## ÜBUNGSAUFGABEN
#1 Gib aus dem Textauszug alles von „Dem geneigten Fussball-Fan“ bis hinunter zu „des modernen Fussballs.“ wieder und tausche dabei „Tierhaut“ gegen „Lederhülle“ aus.
#2 An welchem Tag wurde laut dem Textauszug das erste Fussballspiel auf deutschem Boden ausgetragen?

Fussball in Deutschland hat Tradition. Die Begeisterung ist seit jeher riesengroß und die Erfolge lassen sich sehen. Mit vier Welt- und drei Europameister-Titeln gehört man zu den erfolgreichsten Nationen. Gefühlt wird im schwarz-rot-goldenen Lande schon seit Jahrhunderten mit dem runden Leder jongliert, geschossen und gepasst. Doch dem ist keineswegs so.
Dem geneigten Fussball-Fan werden vielleicht Begriffe wie Episkyros, Harpastum oder Popo bekannt sein. Sie alle bezeichnen die oftmals bezeichnete "wichtigste Erfindung der Menschheit": den Ball. Genauer gesagt: den Fussball. Denn schon seit Menschengedenken wird gekickt - ein Tritt gegen einen Stein oder einen Knochen, so oder ähnlich mag in der Steinzeit alles begonnen haben. Die Chinesen verwendeten vor 3.000 Jahren eine mit Haaren oder Federn gefüllte Tierhaut als Spielgerät. Tsu chu nannte sich das Spiel - einem Vorläufer des modernen Fussballs.
In Deutschland dagegen liegen die Anfänge gar nicht einmal so lange zurück. Erst 1874, genauer gesagt am 29. September, wurde das erste Fussballspiel auf deutschem Boden ausgetragen - und das nach erheblichem Widerstand. Initiator war Lehrer Konrad Koch, der eine Weile in England gelebt hat und in jenem Jahr an ein Braunschweiger Gymnasium kam. Eben jener wurde am 13. Februar 1846 in Braunschweig geboren und verstarb am 13. April 1911.

## DIE DATEN

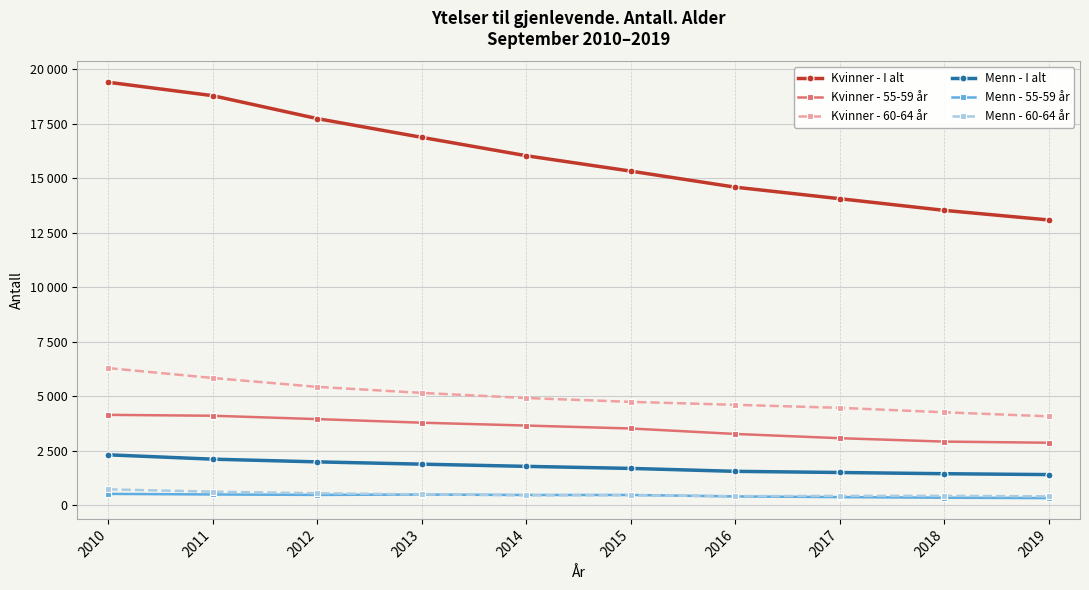

Which series has the largest range (max minus min)?

Kvinner - I alt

## LÖSUNGSÜBERSICHT
#1
Dem geneigten Fussball-Fan werden vielleicht Begriffe wie Episkyros, Harpastum oder Popo bekannt sein. Sie alle bezeichnen die oftmals bezeichnete "wichtigste Erfindung der Menschheit": den Ball. Genauer gesagt: den Fussball. Denn schon seit Menschengedenken wird gekickt - ein Tritt gegen einen Stein oder einen Knochen, so oder ähnlich mag in der Steinzeit alles begonnen haben. Die Chinesen verwendeten vor 3.000 Jahren eine mit Haaren oder Federn gefüllte Lederhülle als Spielgerät. Tsu chu nannte sich das Spiel - einem Vorläufer des modernen Fussballs.

#2 Am 29. September 1874.